Novel insights into structure-activity relationships of kynurenine 3-monooxygenase inhibitors (KMOis) with emphasis on chemical space, activity landscape exploration.

Introduction: Kynurenine 3-monooxygenase (KMO) is a pivotal target in the kynurenine pathway (KP). KMO inhibitors (KMOis) decrease neurotoxic metabolites like 3-hydroxykynurenine and quinolinic acid while increasing neuroprotective kynurenic acid levels. It offers a promising therapeutic approach for treating neurodegenerative diseases, psychiatric disorders, acute pancreatitis, and immune-mediated conditions.

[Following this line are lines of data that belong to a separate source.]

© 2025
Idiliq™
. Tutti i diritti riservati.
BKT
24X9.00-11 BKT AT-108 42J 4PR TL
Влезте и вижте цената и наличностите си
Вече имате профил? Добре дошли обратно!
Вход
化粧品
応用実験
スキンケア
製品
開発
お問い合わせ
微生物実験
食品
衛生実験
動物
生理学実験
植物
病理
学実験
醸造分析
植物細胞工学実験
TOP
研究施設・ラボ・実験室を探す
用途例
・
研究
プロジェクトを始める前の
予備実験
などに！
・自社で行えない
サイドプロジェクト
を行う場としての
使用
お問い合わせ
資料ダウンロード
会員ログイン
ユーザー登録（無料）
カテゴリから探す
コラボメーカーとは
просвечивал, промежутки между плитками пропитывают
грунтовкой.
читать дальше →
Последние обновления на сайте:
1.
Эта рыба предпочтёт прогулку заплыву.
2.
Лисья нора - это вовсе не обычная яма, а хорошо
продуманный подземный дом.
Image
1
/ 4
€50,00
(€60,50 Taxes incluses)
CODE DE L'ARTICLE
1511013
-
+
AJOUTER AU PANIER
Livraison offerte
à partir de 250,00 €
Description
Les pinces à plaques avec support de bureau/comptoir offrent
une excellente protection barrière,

Areas covered: The authors provide an overview of the biology and function of KMO and highlight the key evidence for KMOi design. The authors also provide a summary of the structure - activity relationships (SARs) of several series of KMOis based on a comprehensive search of literature utilizing PubMed, Google Scholar, and Scopus, covering the period between 2015 and 2025. This works also provides explicit coverage to the chemical space of human KMOis (hKMOis), thereby providing a novel framework for the rational design of next-generation therapeutics targeting this enzyme.

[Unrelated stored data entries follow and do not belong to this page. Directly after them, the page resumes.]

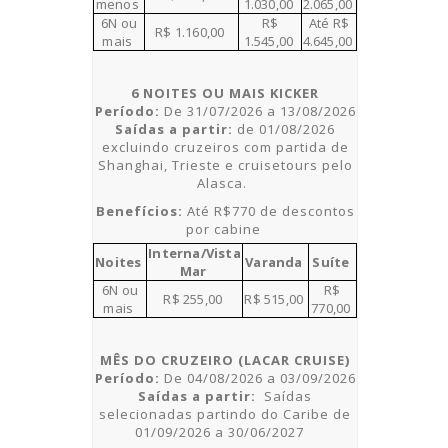
menos
1.03
0
,00
2.0
65
,00
6N ou
R$
Até
R$
R$ 1.1
6
0,00
mais
1.5
45
,00
4.645,00
6 NOITES OU MAIS KICKER
Período:
De
31/07/2026 a 13/08/2026
Saídas a partir:
de
01/08/2026
excluindo cruzeiros com partida de
Shanghai, Trieste e cruisetours pelo
Alasca.
Benefícios:
Até R$770 de descontos
por cabine
Interna/Vista
Noites
Varanda
Suíte
Mar
6N ou
R$
R$ 25
5
,00
R$ 5
15
,00
m
ais
770
,00
MÊS DO CRUZEIRO (LACAR CRUISE)
Período:
De
04/08/2026 a 03/09/2026
Saídas a partir:
Saídas
selecionadas partindo do
Caribe
de
01/09/2026 a 30/06/2027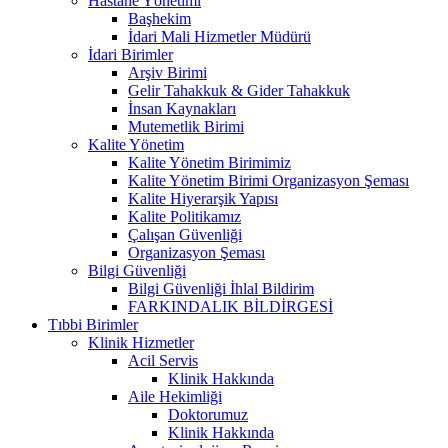
Hastane Yönetimi
Başhekim
İdari Mali Hizmetler Müdürü
İdari Birimler
Arşiv Birimi
Gelir Tahakkuk & Gider Tahakkuk
İnsan Kaynakları
Mutemetlik Birimi
Kalite Yönetim
Kalite Yönetim Birimimiz
Kalite Yönetim Birimi Organizasyon Şeması
Kalite Hiyerarşik Yapısı
Kalite Politikamız
Çalışan Güvenliği
Organizasyon Şeması
Bilgi Güvenliği
Bilgi Güvenliği İhlal Bildirim
FARKINDALIK BİLDİRGESİ
Tıbbi Birimler
Klinik Hizmetler
Acil Servis
Klinik Hakkında
Aile Hekimliği
Doktorumuz
Klinik Hakkında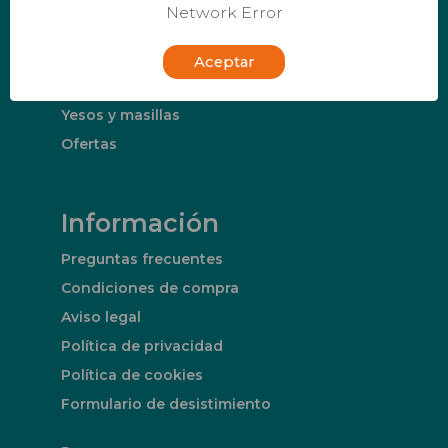
Network Error
Otros Productos
Aceptar
Accesorios de Construcción
Yesos y masillas
Ofertas
Información
Preguntas frecuentes
Condiciones de compra
Aviso legal
Política de privacidad
Política de cookies
Formulario de desistimiento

Expert opinion: The KP, particularly KMO, has emerged as a compelling target for drug discovery. The Structure-Similarity Activity Trailing (SimilACTrail) map of hKMOis has provided novel insights for mapping the molecular landscape of hKMOis. A high scaffold-hopping rate (40.24%) underscores the potential for chemical innovation, while the identification of activity cliffs (0.58%) provides critical data for refining SARs. These findings offer a promising avenue for therapeutic development, with opportunities for the optimization of chemical scaffolds.